▶ **REQUEST**
Reproduce each line of the entries that carries "Падение".

Start of Block

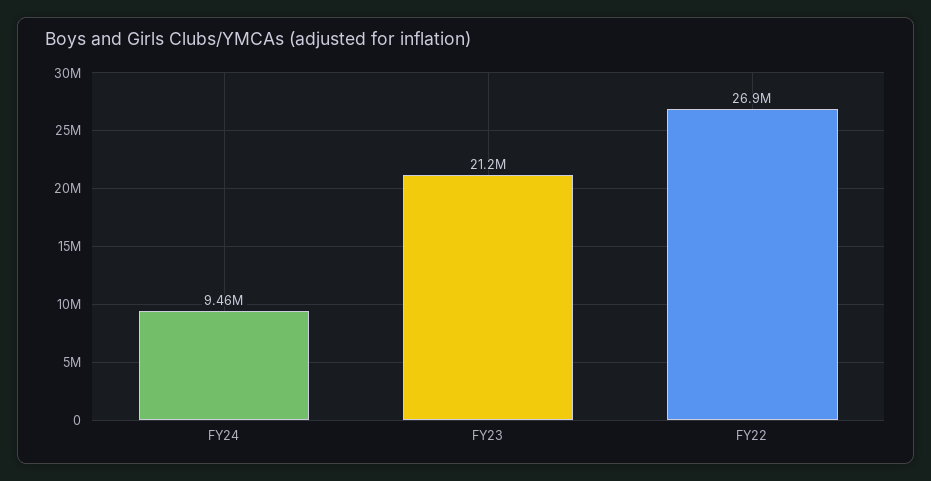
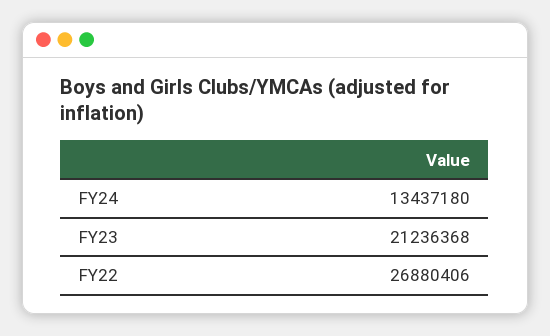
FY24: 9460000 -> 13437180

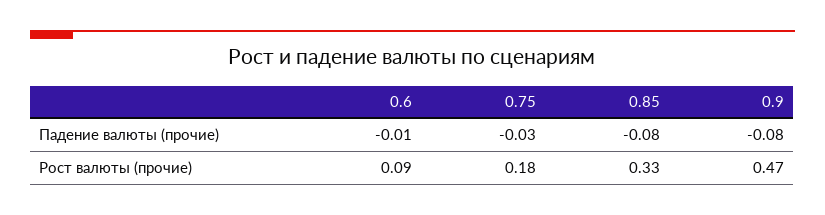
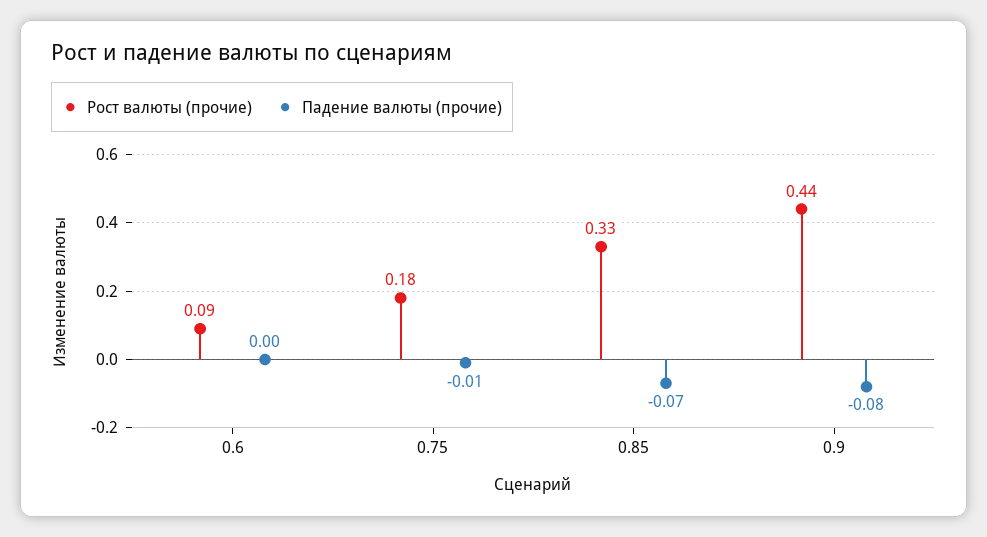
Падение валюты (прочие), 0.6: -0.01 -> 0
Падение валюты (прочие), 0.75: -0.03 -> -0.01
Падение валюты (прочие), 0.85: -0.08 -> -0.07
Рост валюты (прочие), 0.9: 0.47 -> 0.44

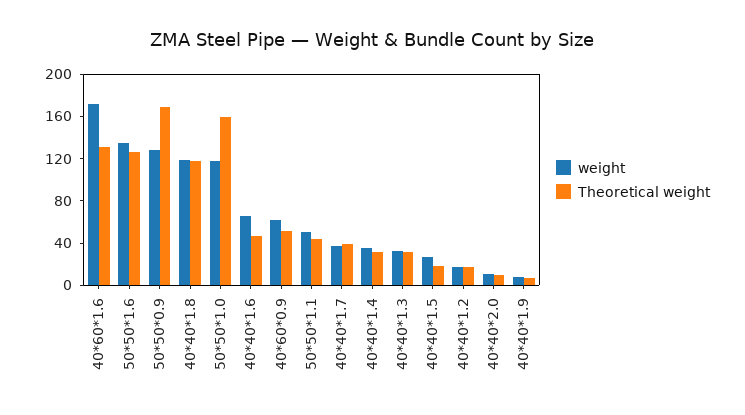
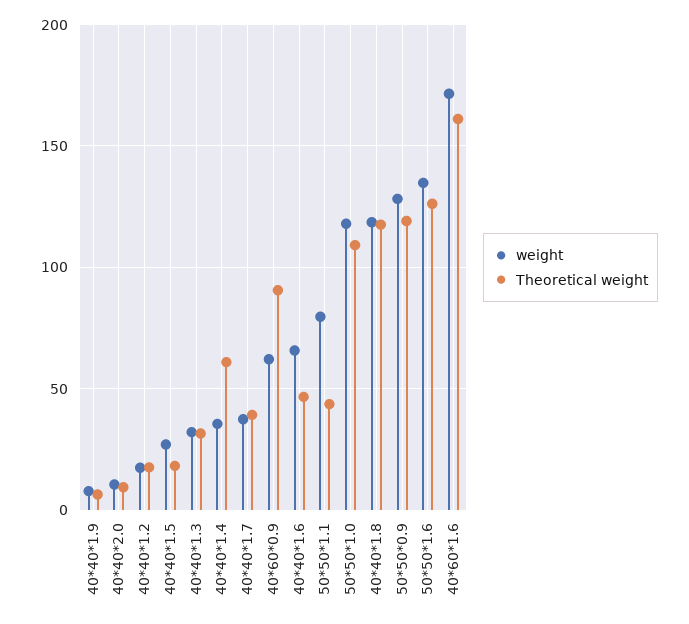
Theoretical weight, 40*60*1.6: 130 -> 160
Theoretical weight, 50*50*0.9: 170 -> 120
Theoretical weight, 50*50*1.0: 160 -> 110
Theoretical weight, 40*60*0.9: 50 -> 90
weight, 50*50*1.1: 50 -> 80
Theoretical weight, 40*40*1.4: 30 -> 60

End of Block

▶ **RESULT OF THE EXERCISE**
Падение валюты (прочие), 0.6: -0.01 -> 0
Падение валюты (прочие), 0.75: -0.03 -> -0.01
Падение валюты (прочие), 0.85: -0.08 -> -0.07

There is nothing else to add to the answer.